I’ve never dealt with a VW before. What’s so difficult about dropping the pan on them? Many manufacturers are very particular when it comes to fluids (eg, Chrysler & Honda). So long as a mechanic uses the proper fluid (and not the generic stuff with additive pack), what’s the challenge in dropping the pan and swapping filters?
Exactly. Which is why manufacturer recommendation on oil changes does not interest me, once the warranty is past. They have not told us the intended life expectancy of the car their recommended oil change cycle is based on. I now know, thanks to Blackstone, when to change the oil in my car with my driving pattern.
To clarify: if it was a specialty transmission shop then I would defer to their expertise regarding this transmission and what it required. I.e., I’d assume they know more than I do.
If its just a general repair shop, on the other hand, I’d assume that they probably just have some kind of a machine to pay for and are trying to charge crazy prices for things.
In general, yes, a basic transmission service is very straightforward & any shop can do it. In this case…something fishy about the shop, or something weird about this transmission that may require more than the normal, everyday procedure.
So I wasn’t saying only transmission shops should do trans service - only that this shop shouldn’t be doing whatever it plans to do at the rate it plans to charge.
Just went to Merchants Tire 2/3/18 for the same thing.

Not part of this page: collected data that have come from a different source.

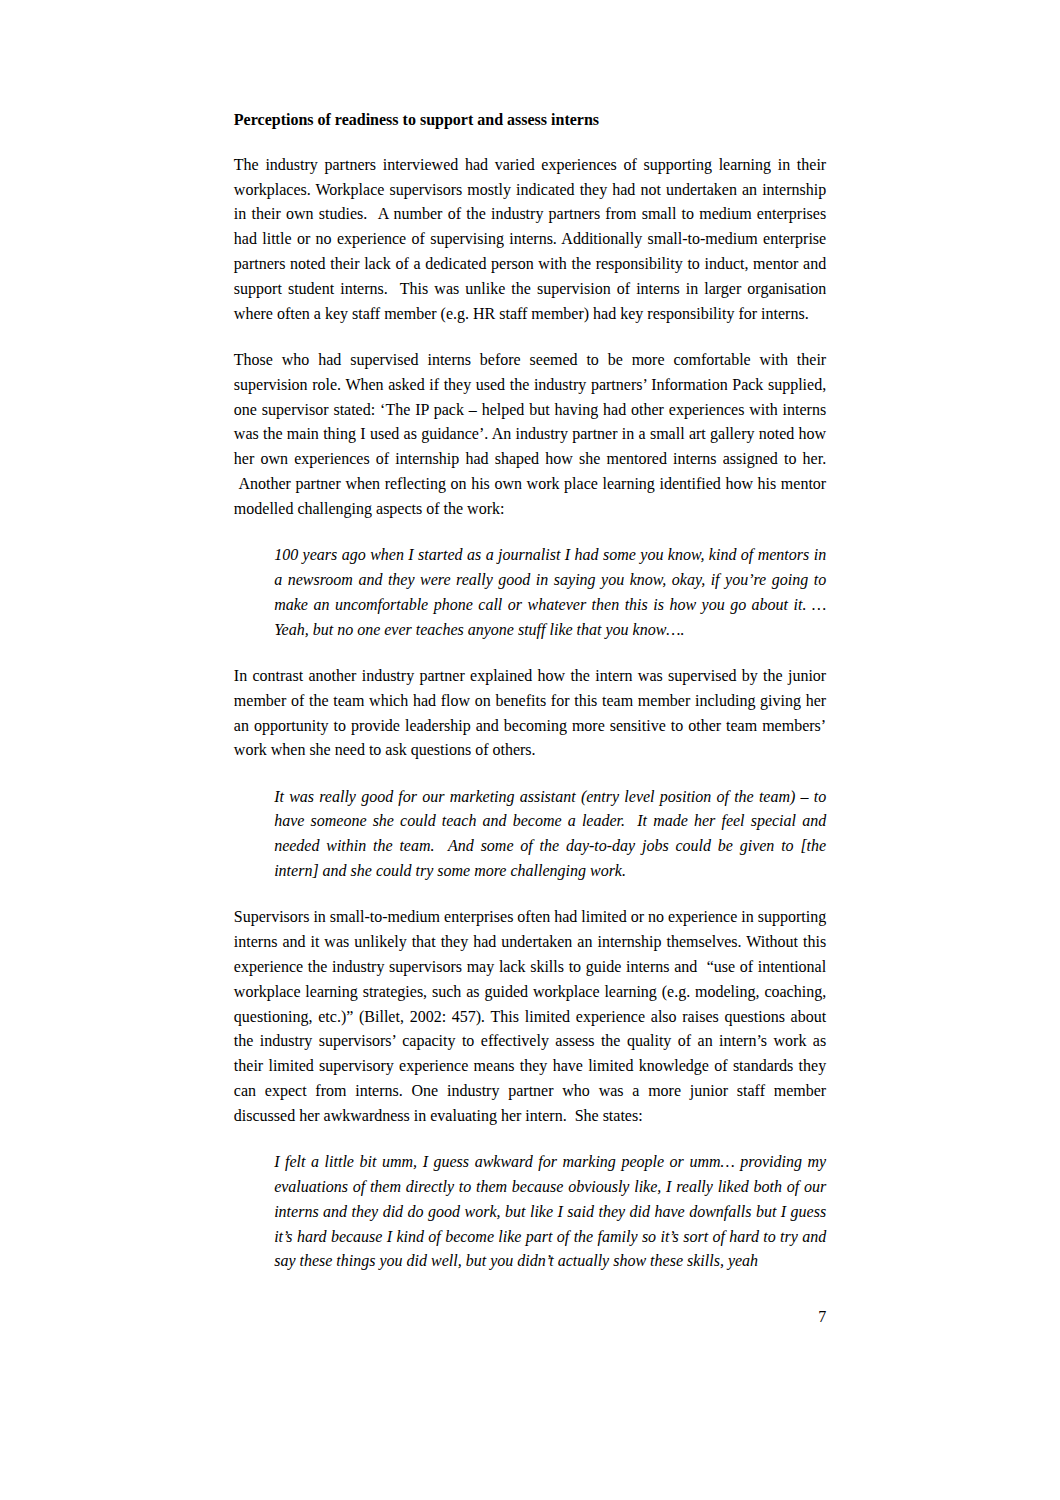Perceptions of readiness to support and assess interns
The industry partners interviewed had varied experiences of supporting learning in their workplaces. Workplace supervisors mostly indicated they had not undertaken an internship in their own studies. A number of the industry partners from small to medium enterprises had little or no experience of supervising interns. Additionally small-to-medium enterprise partners noted their lack of a dedicated person with the responsibility to induct, mentor and support student interns. This was unlike the supervision of interns in larger organisation where often a key staff member (e.g. HR staff member) had key responsibility for interns.
Those who had supervised interns before seemed to be more comfortable with their supervision role. When asked if they used the industry partners’ Information Pack supplied, one supervisor stated: ‘The IP pack – helped but having had other experiences with interns was the main thing I used as guidance’. An industry partner in a small art gallery noted how her own experiences of internship had shaped how she mentored interns assigned to her. Another partner when reflecting on his own work place learning identified how his mentor modelled challenging aspects of the work:
100 years ago when I started as a journalist I had some you know, kind of mentors in a newsroom and they were really good in saying you know, okay, if you’re going to make an uncomfortable phone call or whatever then this is how you go about it. …Yeah, but no one ever teaches anyone stuff like that you know….
In contrast another industry partner explained how the intern was supervised by the junior member of the team which had flow on benefits for this team member including giving her an opportunity to provide leadership and becoming more sensitive to other team members’ work when she need to ask questions of others.
It was really good for our marketing assistant (entry level position of the team) – to have someone she could teach and become a leader. It made her feel special and needed within the team. And some of the day-to-day jobs could be given to [the intern] and she could try some more challenging work.
Supervisors in small-to-medium enterprises often had limited or no experience in supporting interns and it was unlikely that they had undertaken an internship themselves. Without this experience the industry supervisors may lack skills to guide interns and “use of intentional workplace learning strategies, such as guided workplace learning (e.g. modeling, coaching, questioning, etc.)” (Billet, 2002: 457). This limited experience also raises questions about the industry supervisors’ capacity to effectively assess the quality of an intern’s work as their limited supervisory experience means they have limited knowledge of standards they can expect from interns. One industry partner who was a more junior staff member discussed her awkwardness in evaluating her intern. She states:
I felt a little bit umm, I guess awkward for marking people or umm… providing my evaluations of them directly to them because obviously like, I really liked both of our interns and they did do good work, but like I said they did have downfalls but I guess it’s hard because I kind of become like part of the family so it’s sort of hard to try and say these things you did well, but you didn’t actually show these skills, yeah
7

Price quote was $129.00 to flush and change filter, and the fluid (everything included.) Could not get it done because my transmission is sealed, and the service center did not have the equipment for this. Suggested I take the car to the dealer, and you know what happens there. It would most likely be. 3 times your quote. Process takes an hour, not hard to do.
Greedy is the word. Shop around. Should take 4 gallons of transmission fluid, which one can find cheaper, 4 gallons for appox. $20.00 each, or less, the garage is going to charge more, that’s where over $100.00 is going, of the quote you got.
Went to Auto Clinic,( WASH DC METRO AREA) they wanted $300.00 called it a job price when I asked the labor rate, AND USE QUARTS INSTEAD OF GALLONS, SOME DIFFERENCE IN PRICE THAT WAY, and they only clean the filter not replace it. I will find a shop that let’s me bring my parts and they charge the labor only, will save some. The filter for my car is appox. $23.00 purchasing it online. Walmart $11.48 per gallon trans fluid / brand super tech/Advanced auto parts $19.99/ brand Castrol
Getting ready to buy 4 new tires. So far, priced at 2 places $600.00, includes alignment, balance ,steams, taking off old tires and putting on new ones, etc. THIS IS RIDICIOUS way to much. Tires $100.00 each not radials either. They had a lot of off the wall tires I never heard of for the same price.
I will find them cheaper online and have them sent to the shop that does the work. A used tire shop my put the new tires on. I use a BP service station and always bring my parts, and they charge labor, it’s cheaper, plus you get the warranty on the parts, if they get the parts, you get no warranty, and they charge you more than it cost’s them.